Para Conchita era un descanso el poder charlar con el alegre viejo. Para él no había fuerzas ocultas, ¡no señor! Pero en cambio le contaba todas las complicaciones de la vida, la suya y la de sus amigos. Últimamente lo que le preocupaba más era Antolín y su familia:

—¡Vaya un lío, muchacha! Esto no puede acabar bien. Antolín no sabe o no quiere enterarse en qué nido de víboras va a meterse. Y yo no sé qué hacer.

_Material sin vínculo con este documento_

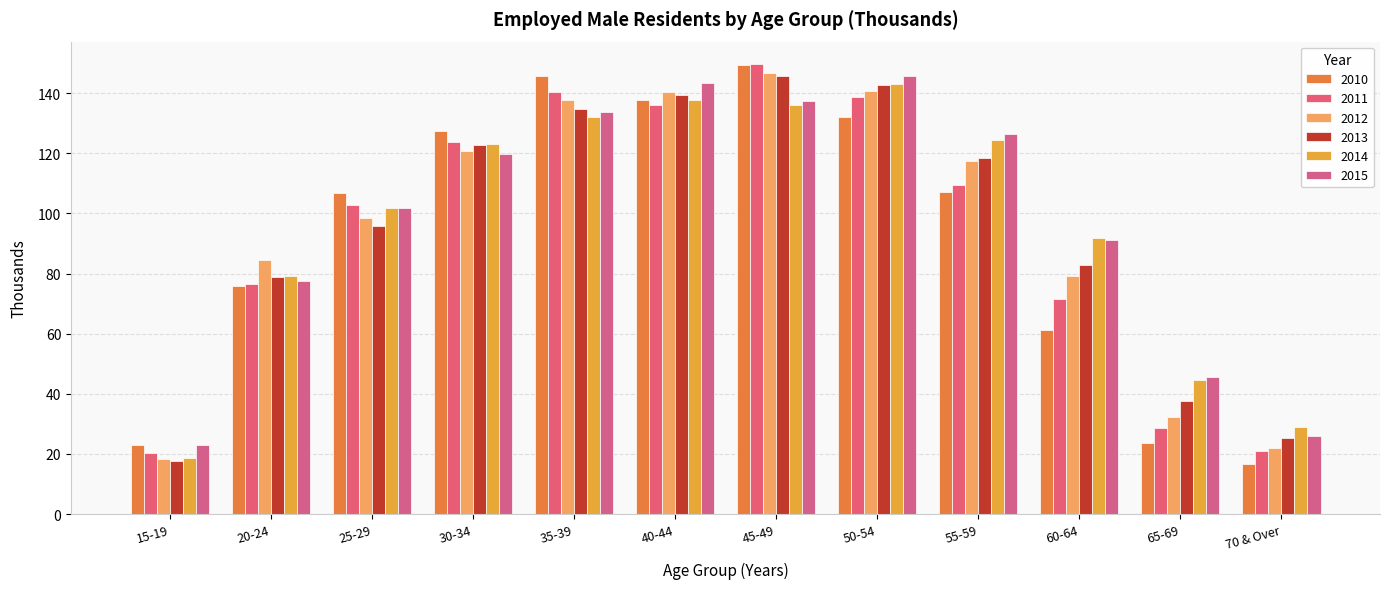

The value of 2012 at 60-64 is 40.9. True or false?

False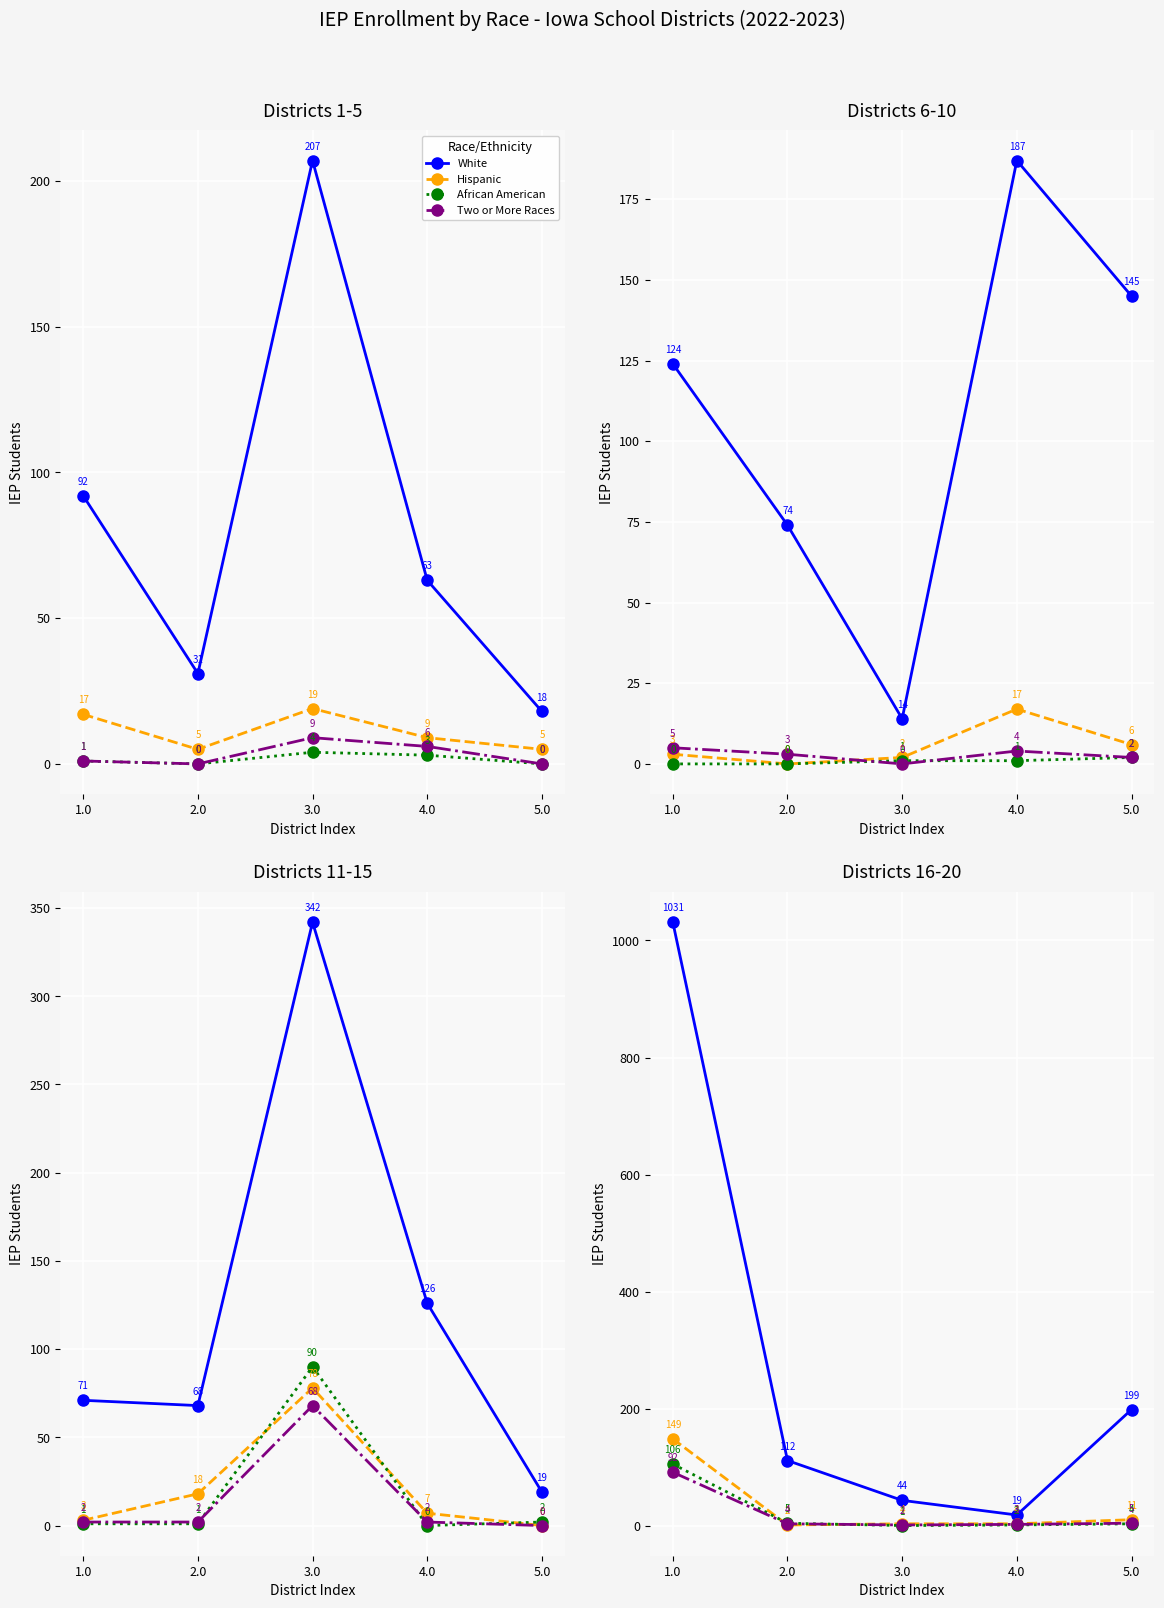

The value of African American at 4.0 is 1. True or false?

False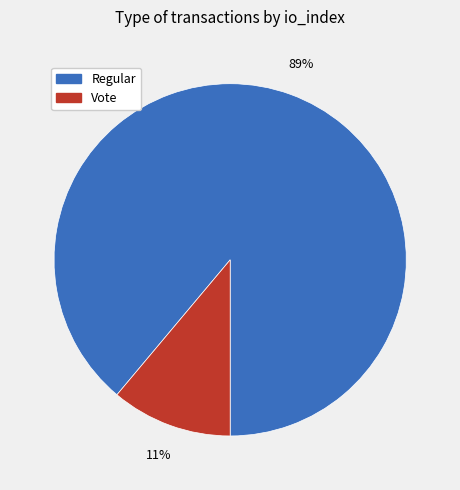

Is it true that Vote is 1% of the pie?

False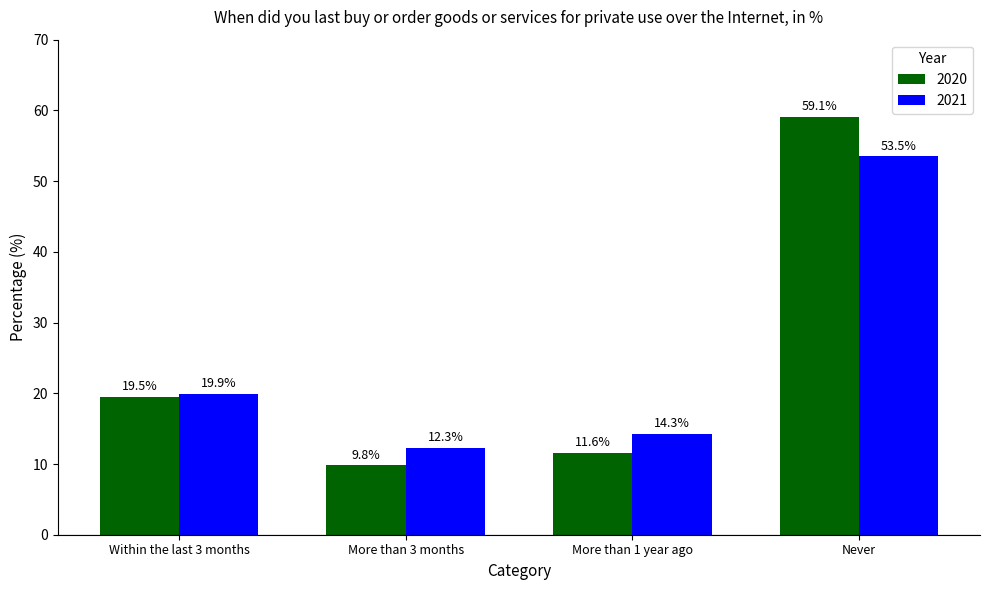

What is the sum of the 2020 values at More than 3 months and Within the last 3 months?

29.3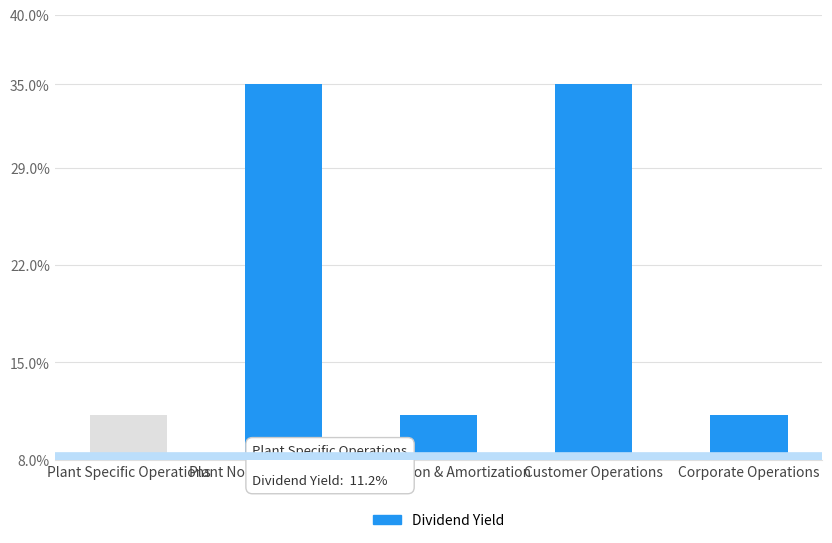

Which has a higher value, Depreciation & Amortization or Plant Nonspecific Operations?

Plant Nonspecific Operations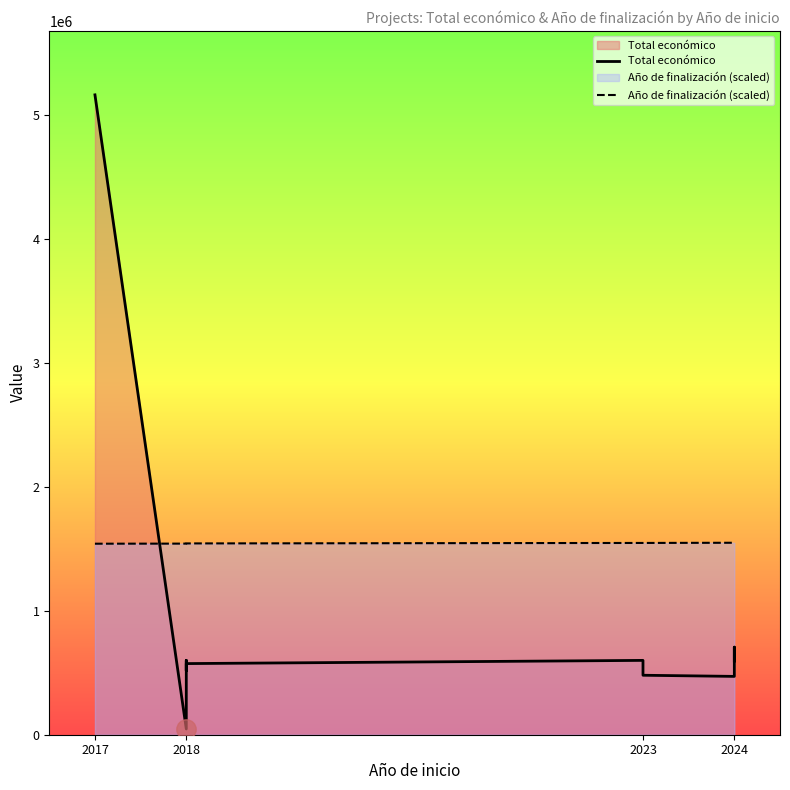

How many lines are shown in the chart?

2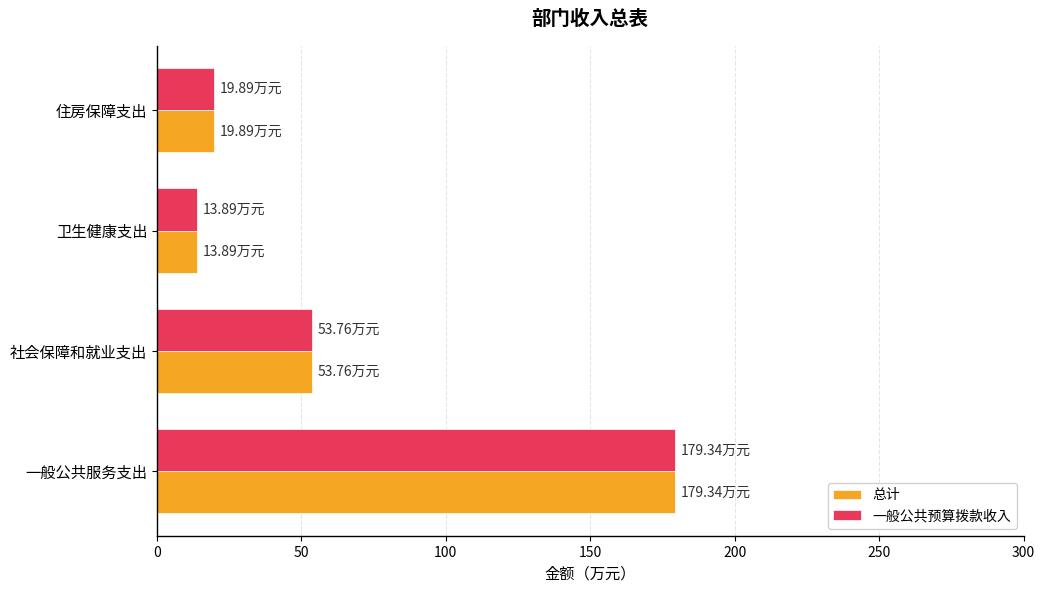

List the labels in order of 一般公共预算拨款收入 value, smallest first.

卫生健康支出, 住房保障支出, 社会保障和就业支出, 一般公共服务支出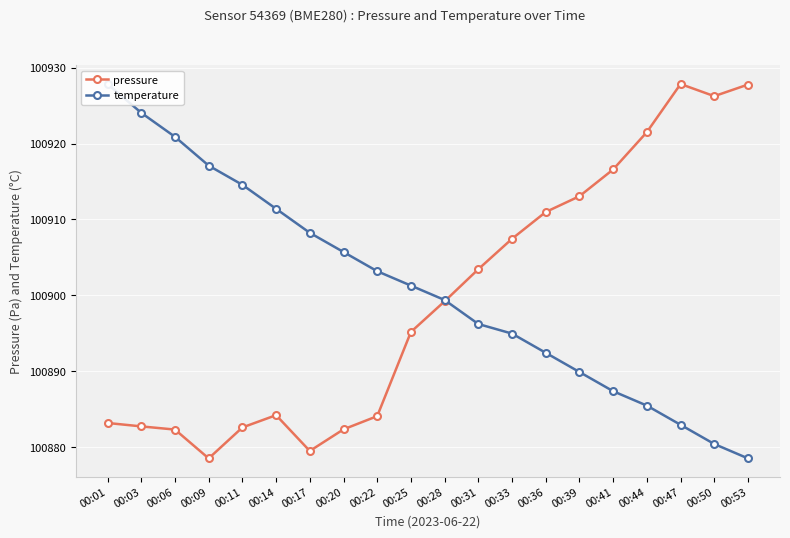

How many times do pressure and temperature cross each other?

1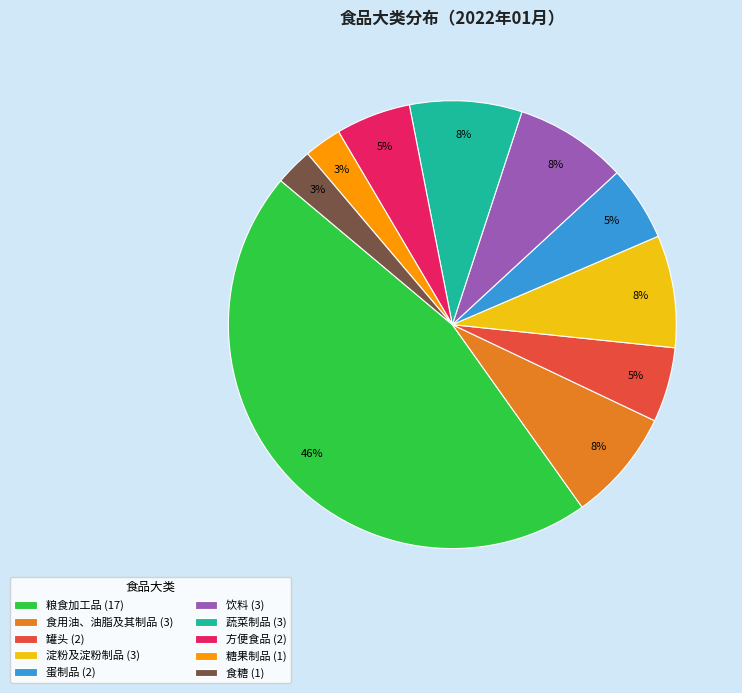

What percentage is the 食糖 (1) slice, to the nearest percent?

3%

Conchita resolvió hacer algo sobre ello. En las sesiones se dedicó a mantener a la señora Luisa temblando de miedo, no porque quisiera darle una lección, sino porque quería a través de «Teresita» obligar a la mujer a portarse con Antolín de tal manera que éste se llevara el choque más grande de su vida y tomara el avión siguiente para Londres. Conchita aún se imaginaba a Antolín como un pobre diablo, pero el viejo Eusebio había acabado por transmitirle algo de su cariño y su lástima por su amigo. Se preocupaba cuando le daba por imaginarse a este hombre metido en el mundo de Pedro y doña Consuelo. Se lo tragarían, o lo destruirían sin remedio. Si trataba de poner paz entre Pedro y Juan, acabarían por destruirle. Era como si estuviera jugando con cerillas encendidas en una fábrica de pólvora. Y ella quisiera evitar la explosión.

Pero esta tarde —así pensaba Conchita, parada en el portal de su casa— era ella misma la que había echado más explosivos al fuego. Había hecho las cosas infinitamente peor. ¿Por qué se le habría ocurrido decir algo que ni había pensado? Desde luego, tenía la cabeza llena con Antolín, sus chicos y sus mujeres, y desde luego los «dos hombres» tenían que ver con ellos. Pero ¿quiénes eran ellos? ¿Era posible que ella tuviera también el don de segunda vista? Le entraban ganas de reírse de sólo pensarlo. Nadie mejor que ella conocía estos cuentos. Pero no podía echarse a reír por la idea de matar. Podía convertirse en realidad.

«Dos hombres matando… ¿Pedro y Juan? ¿O Pedro y su padre? ¿O Juan y su padre? Yo qué sé. Yo qué sé lo que he dicho. Y ¿de dónde lo he sacado yo? No he oído ninguna voz, no lo he inventado, me ha salido de dentro. Pero yo no lo he dicho», pensaba obstinadamente. Una puerta dio un portazo detrás de ella, y dio un brinco de susto. «Conchita, eres una idiota». Después en voz alta:

—Tengo que hacer algo sobre esto. Siempre se puede hacer algo.

Cuando se abrió la puerta de su piso, la señora Úrsula estaba sentada a la mesa barajando cartas:

—Cada vez que echo las cartas hoy sale la muerte. Muerte violenta —dijo la señora doña Úrsula con entusiasmo.

—En este pueblo, la muerte violenta está detrás de cada esquina —murmuró Conchita. Después agregó—: Se le revuelven a uno las tripas por ello. Deje las cartas, madre, y vamos a cenar. Una también tiene que vivir.